Karen Overstreet 26:20
Okay, good to know. And I will since Kayden and Syneos Health are mentioned I am going to have to run it by some PR person. But it's a it's a pro forma thing. I just need to let them see something and it's an automatic approval.
Alexandra Howson 26:36
Well, okay, so a couple of ways I can do that. I can share with you the edited version, if you like, and you can share that or we can just I can introduce you in a different way I can record over that
Karen Overstreet 26:48
They actually prefer for the company name to be in there.
Alexandra Howson 26:50
Actually they would. Okay. All right, then then that's good.

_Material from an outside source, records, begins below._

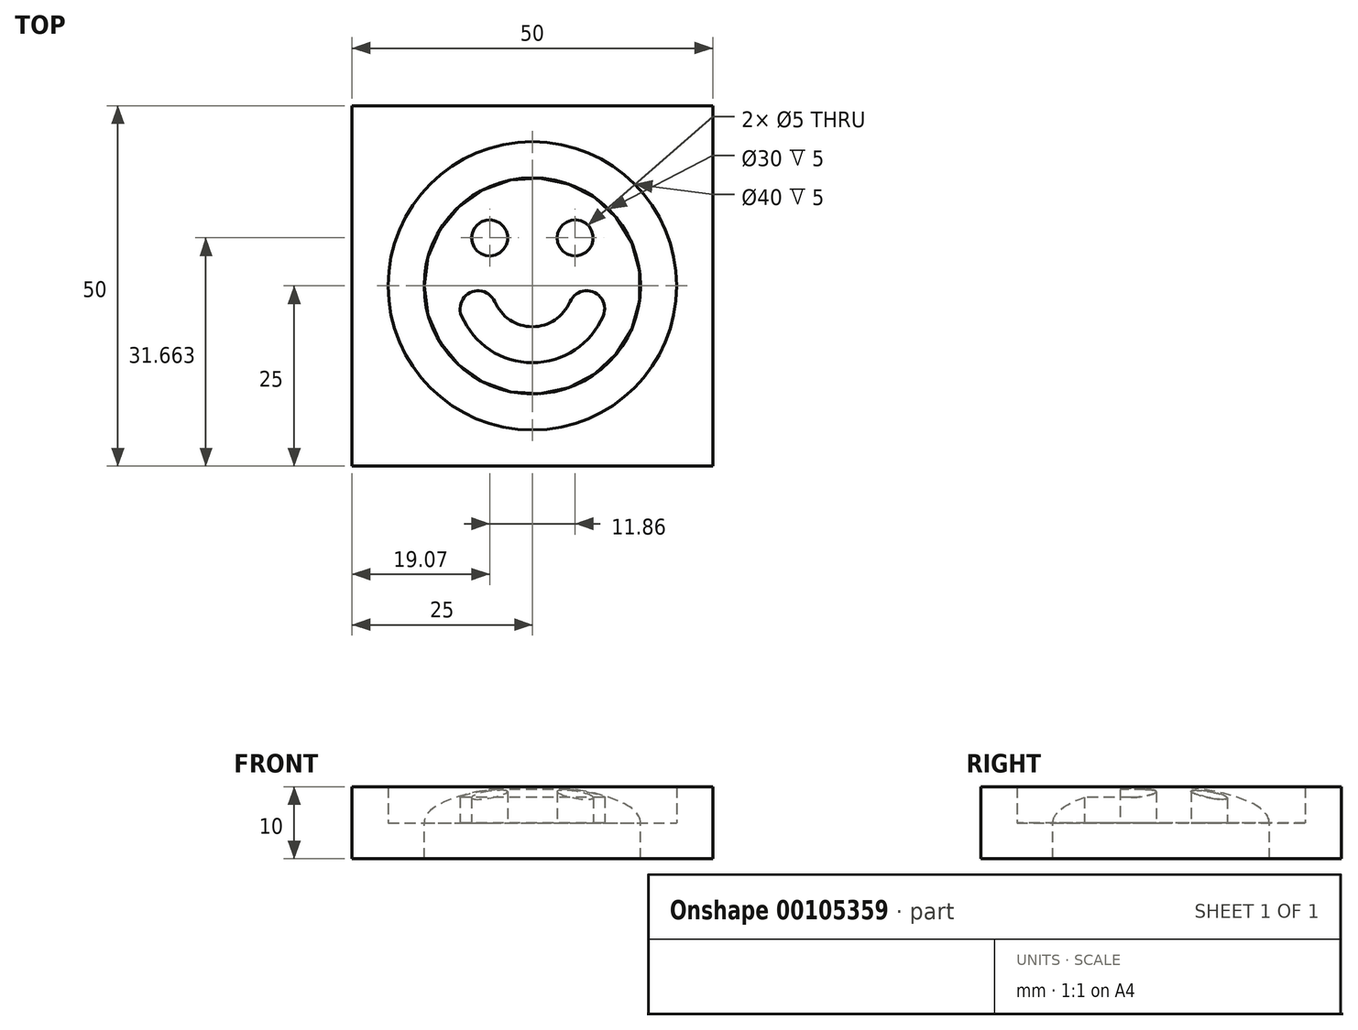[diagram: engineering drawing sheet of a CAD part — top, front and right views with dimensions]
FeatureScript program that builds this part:
annotation { "Feature Type Name" : "Feature", "Feature Type Description" : "" }
export const myFeature = defineFeature(function(context is Context, id is Id, definition is map)
    precondition{}
    {
        {
            var Q0;
            Q0=qCreatedBy(makeId("Front.planeOp"),FACE);
            var sketch = newSketch(context, id + "F0", { "sketchPlane" : qUnion([Q0])});
            skEllipticalArc(sketch, "E0", {});
            skLineSegment(sketch, "E1", {"start": v(0, 0) * mm, "end": v(0, 5) * mm});
            skLineSegment(sketch, "E2", {"start": v(0, 0) * mm, "end": v(-15, 0) * mm});
            const initialGuessF0  = {"E0": [0, 0, -1, 0, 0.015, 0.005, 4.71238898038469, 0]};
            skSetInitialGuess(sketch, initialGuessF0);
            skSolve(sketch);
        }
        {
            var Q0;
            Q0 = qSketchRegion(id + "F0", true);
            var Q1;
            Q1=sQuery(id+"F0.wireOp",EDGE,"E1");
            revolve(context, id + "F1", {"entities" : qUnion([Q0]), "axis" : qUnion([Q1]), "revolveType" : RevolveType.FULL});
        }
        {
            var Q0;
            Q0=makeQuery(id+"F1.opRevolve","SWEPT_FACE",FACE,{"disambiguationData":[OSD([sQuery(id+"F0.wireOp",EDGE,"E2")])]});
            var sketch = newSketch(context, id + "F2", { "sketchPlane" : qUnion([Q0])});
            skCircle(sketch, "E3", {"center": v(5.93, -6.66) * mm, "radius": 2.5 * mm});
            skArc(sketch, "E4", {"start": v(0, 5.66) * mm, "mid": v(3.13, 4.72) * mm, "end": v(5.21, 2.2) * mm});
            skArc(sketch, "E5", {"start": v(0, 10.66) * mm, "mid": v(5.9, 8.88) * mm, "end": v(9.82, 4.15) * mm});
            skLineSegment(sketch, "E6", {"start": v(9.82, 4.15) * mm, "end": v(0, 0) * mm, "construction": true});
            skArc(sketch, "E7", {"start": v(5.21, 2.2) * mm, "mid": v(8.49, 0.87) * mm, "end": v(9.82, 4.15) * mm});
            skCircle(sketch, "E8.MirrorC", {"center": v(-5.93, -6.66) * mm, "radius": 2.5 * mm});
            skArc(sketch, "E9.MirrorCS", {"start": v(0, 5.66) * mm, "mid": v(-3.13, 4.72) * mm, "end": v(-5.21, 2.2) * mm});
            skArc(sketch, "E10.MirrorCS", {"start": v(-5.21, 2.2) * mm, "mid": v(-8.49, 0.87) * mm, "end": v(-9.82, 4.15) * mm});
            skArc(sketch, "E11.MirrorCS", {"start": v(0, 10.66) * mm, "mid": v(-5.9, 8.88) * mm, "end": v(-9.82, 4.15) * mm});
            skSolve(sketch);
        }
        {
            var Q0;
            Q0 = qSketchRegion(id + "F2", true);
            extrude(context, id + "F3", {"entities" : qUnion([Q0]), "operationType" : NewBodyOperationType.REMOVE, "oppositeDirection" : true, "depth" : 25 * mm});
        }
        {
            var Q0;
            Q0=makeQuery(id+"F1.opRevolve","SWEPT_FACE",FACE,{"disambiguationData":[OSD([sQuery(id+"F0.wireOp",EDGE,"E2")])]});
            var sketch = newSketch(context, id + "F4", { "sketchPlane" : qUnion([Q0])});
            skCircle(sketch, "E12", {"center": v(0, 0) * mm, "radius": 20 * mm});
            skLineSegment(sketch, "E13", {"start": v(0, -25) * mm, "end": v(25, -25) * mm});
            skLineSegment(sketch, "E14", {"start": v(25, -25) * mm, "end": v(25, 0) * mm});
            skLineSegment(sketch, "E15.MirrorCS", {"start": v(0, -25) * mm, "end": v(-25, -25) * mm});
            skLineSegment(sketch, "E16.MirrorCS", {"start": v(-25, -25) * mm, "end": v(-25, 0) * mm});
            skLineSegment(sketch, "E17.MirrorCS", {"start": v(25, 25) * mm, "end": v(25, 0) * mm});
            skLineSegment(sketch, "E18.MirrorCS", {"start": v(0, 25) * mm, "end": v(25, 25) * mm});
            skLineSegment(sketch, "E19.MirrorCS", {"start": v(0, 25) * mm, "end": v(-25, 25) * mm});
            skLineSegment(sketch, "E20.MirrorCS", {"start": v(-25, 25) * mm, "end": v(-25, 0) * mm});
            skSolve(sketch);
        }
        {
            var Q0;
            Q0 = qSketchRegion(id + "F4", true);
            var Q1;
            Q1=makeQuery(id+"F4.imprint","IMPRINT",FACE,{"disambiguationData":[TD([[makeQuery(id+"F4.imprint","IMPRINT",EDGE,{"derivedFrom":makeQuery(id+"F3.boolean.opBoolean","COPY",EDGE,{"derivedFrom":makeQuery(id+"F3.opExtrude","CAP_EDGE",EDGE,{"disambiguationData":[OSD([sQuery(id+"F2.wireOp",EDGE,"E3")])],"isStart":true})})}),-1.0]])]});
            var Q2;
            Q2=makeQuery(id+"F4.imprint","IMPRINT",FACE,{"disambiguationData":[TD([[makeQuery(id+"F4.imprint","IMPRINT",EDGE,{"derivedFrom":sQuery(id+"F4.wireOp",EDGE,"E12")}),1.0]])]});
            var Q3;
            Q3=makeQuery(id+"F4.imprint","IMPRINT",FACE,{"disambiguationData":[TD([[makeQuery(id+"F4.imprint","IMPRINT",EDGE,{"derivedFrom":makeQuery(id+"F3.boolean.opBoolean","COPY",EDGE,{"derivedFrom":makeQuery(id+"F3.opExtrude","CAP_EDGE",EDGE,{"disambiguationData":[OSD([sQuery(id+"F2.wireOp",EDGE,"E7")])],"isStart":true})})}),1.0]])]});
            var Q4;
            Q4=makeQuery(id+"F4.imprint","IMPRINT",FACE,{"disambiguationData":[TD([[makeQuery(id+"F4.imprint","IMPRINT",EDGE,{"derivedFrom":makeQuery(id+"F3.boolean.opBoolean","COPY",EDGE,{"derivedFrom":makeQuery(id+"F3.opExtrude","CAP_EDGE",EDGE,{"disambiguationData":[OSD([sQuery(id+"F2.wireOp",EDGE,"E8.MirrorC")])],"isStart":true})})}),-1.0]])]});
            var Q5;
            Q5=makeQuery(id+"F4.imprint","IMPRINT",FACE,{"disambiguationData":[TD([[makeQuery(id+"F4.imprint","IMPRINT",EDGE,{"derivedFrom":makeQuery(id+"F3.boolean.opBoolean","COPY",EDGE,{"derivedFrom":makeQuery(id+"F3.opExtrude","CAP_EDGE",EDGE,{"disambiguationData":[OSD([sQuery(id+"F2.wireOp",EDGE,"E3")])],"isStart":true})})}),1.0]])]});
            extrude(context, id + "F5", {"entities" : qUnion([Q0, Q1, Q2, Q3, Q4, Q5]), "operationType" : NewBodyOperationType.ADD, "depth" : 5 * mm});
        }
        {
            var Q0;
            Q0=makeQuery(id+"F4.imprint","IMPRINT",FACE,{"disambiguationData":[TD([[makeQuery(id+"F4.imprint","IMPRINT",EDGE,{"derivedFrom":sQuery(id+"F4.wireOp",EDGE,"E12")}),-1.0]])]});
            extrude(context, id + "F6", {"entities" : qUnion([Q0]), "operationType" : NewBodyOperationType.ADD, "oppositeDirection" : true, "depth" : 5 * mm});
        }
    });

I'll, I'll share with you the final kind of product and then you can or the edited version, so that you can you can pass that through whatever channels you need to. And yeah, no, I thought it was good. I knew it. I knew it would take us in a few different directions. And that's what I like. So, I wish we had longer.
Karen Overstreet 27:12
Oh, I know. I know. We had really insightful if we want to schedule some more time. I'm happy to.
Alexandra Howson 27:18
Or maybe we can do a kind of follow up, you know, like a partner or something. You know, if you're if you if you like the first one, but no, that was that was great. I just wish we had more time. Yeah. I could keep talking all the time.
Karen Overstreet 27:34
All right, it was great catching up with you. And yeah, happy to do a part two, if that would be helpful.
Alexandra Howson 27:39
Yeah, no, I think that that could be good. You have such a wealth of expertise. And I I know you have a call, but I think it would be good to get into gender and women in education. So, I might do a themed series or season or something. Okay, great. All right, Karen. Thanks
Karen Overstreet 27:57
Thanks so much, Alex. Have a good one. Here.